## TO-DO ITEM
Copy out, word for word, the lines from the start of the data below through the line containing "line: (817, 227)", and no others.

## DATASET EXTRACT
__________

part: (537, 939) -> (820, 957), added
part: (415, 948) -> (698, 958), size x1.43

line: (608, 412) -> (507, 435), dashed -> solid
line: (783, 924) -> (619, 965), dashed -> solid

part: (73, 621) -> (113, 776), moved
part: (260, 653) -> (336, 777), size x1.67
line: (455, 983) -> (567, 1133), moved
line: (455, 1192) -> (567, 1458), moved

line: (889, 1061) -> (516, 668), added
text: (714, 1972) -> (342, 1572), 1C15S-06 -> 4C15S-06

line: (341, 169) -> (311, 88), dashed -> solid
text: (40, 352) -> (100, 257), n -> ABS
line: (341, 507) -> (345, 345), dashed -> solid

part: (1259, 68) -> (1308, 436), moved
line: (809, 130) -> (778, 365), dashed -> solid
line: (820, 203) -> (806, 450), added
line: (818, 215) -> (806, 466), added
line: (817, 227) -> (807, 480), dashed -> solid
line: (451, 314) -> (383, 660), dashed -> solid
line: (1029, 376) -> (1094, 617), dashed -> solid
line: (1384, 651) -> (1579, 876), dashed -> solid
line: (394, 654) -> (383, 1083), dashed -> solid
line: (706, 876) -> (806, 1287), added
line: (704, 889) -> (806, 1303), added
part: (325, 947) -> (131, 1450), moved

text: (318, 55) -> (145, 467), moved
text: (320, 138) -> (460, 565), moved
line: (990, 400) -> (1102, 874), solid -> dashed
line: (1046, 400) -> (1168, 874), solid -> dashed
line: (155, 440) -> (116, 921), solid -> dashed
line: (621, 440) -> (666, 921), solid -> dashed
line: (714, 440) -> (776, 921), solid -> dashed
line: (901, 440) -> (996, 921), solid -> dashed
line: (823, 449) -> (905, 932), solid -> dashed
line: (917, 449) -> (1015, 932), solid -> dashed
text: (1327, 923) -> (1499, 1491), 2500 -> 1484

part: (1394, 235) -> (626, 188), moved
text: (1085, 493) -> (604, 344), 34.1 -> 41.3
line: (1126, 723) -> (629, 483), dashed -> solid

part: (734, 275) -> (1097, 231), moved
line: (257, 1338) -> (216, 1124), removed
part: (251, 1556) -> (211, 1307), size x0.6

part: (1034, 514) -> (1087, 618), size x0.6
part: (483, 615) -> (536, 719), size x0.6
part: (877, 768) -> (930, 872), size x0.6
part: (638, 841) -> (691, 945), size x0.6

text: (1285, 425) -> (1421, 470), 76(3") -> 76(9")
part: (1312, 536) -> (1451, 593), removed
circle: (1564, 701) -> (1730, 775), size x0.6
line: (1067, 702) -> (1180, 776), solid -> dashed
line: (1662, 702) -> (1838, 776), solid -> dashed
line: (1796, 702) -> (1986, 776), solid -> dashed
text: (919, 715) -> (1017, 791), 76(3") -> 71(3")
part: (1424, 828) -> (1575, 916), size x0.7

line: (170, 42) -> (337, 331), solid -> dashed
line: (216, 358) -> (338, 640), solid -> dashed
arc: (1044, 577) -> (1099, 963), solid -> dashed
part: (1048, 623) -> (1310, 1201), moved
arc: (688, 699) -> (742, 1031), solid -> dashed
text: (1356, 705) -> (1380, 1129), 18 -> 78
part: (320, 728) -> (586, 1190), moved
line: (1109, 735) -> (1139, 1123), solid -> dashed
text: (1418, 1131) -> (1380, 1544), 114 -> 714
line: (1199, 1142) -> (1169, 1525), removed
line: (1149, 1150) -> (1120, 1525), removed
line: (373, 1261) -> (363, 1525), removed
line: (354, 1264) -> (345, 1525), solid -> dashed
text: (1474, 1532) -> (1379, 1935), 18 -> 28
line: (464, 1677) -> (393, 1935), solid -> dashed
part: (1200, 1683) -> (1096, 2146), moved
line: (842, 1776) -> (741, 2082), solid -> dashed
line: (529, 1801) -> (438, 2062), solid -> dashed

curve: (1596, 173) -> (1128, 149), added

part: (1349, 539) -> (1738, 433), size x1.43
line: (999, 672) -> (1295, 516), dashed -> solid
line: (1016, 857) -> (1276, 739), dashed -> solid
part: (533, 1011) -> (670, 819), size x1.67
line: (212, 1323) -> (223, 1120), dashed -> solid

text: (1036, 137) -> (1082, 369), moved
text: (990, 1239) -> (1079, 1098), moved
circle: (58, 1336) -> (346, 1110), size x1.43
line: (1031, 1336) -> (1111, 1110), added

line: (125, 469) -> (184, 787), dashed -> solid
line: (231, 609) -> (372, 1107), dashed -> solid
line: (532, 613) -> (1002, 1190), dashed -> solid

__________

## ANSWER FOR THE TASK
part: (537, 939) -> (820, 957), added
part: (415, 948) -> (698, 958), size x1.43

line: (608, 412) -> (507, 435), dashed -> solid
line: (783, 924) -> (619, 965), dashed -> solid

part: (73, 621) -> (113, 776), moved
part: (260, 653) -> (336, 777), size x1.67
line: (455, 983) -> (567, 1133), moved
line: (455, 1192) -> (567, 1458), moved

line: (889, 1061) -> (516, 668), added
text: (714, 1972) -> (342, 1572), 1C15S-06 -> 4C15S-06

line: (341, 169) -> (311, 88), dashed -> solid
text: (40, 352) -> (100, 257), n -> ABS
line: (341, 507) -> (345, 345), dashed -> solid

part: (1259, 68) -> (1308, 436), moved
line: (809, 130) -> (778, 365), dashed -> solid
line: (820, 203) -> (806, 450), added
line: (818, 215) -> (806, 466), added
line: (817, 227) -> (807, 480), dashed -> solid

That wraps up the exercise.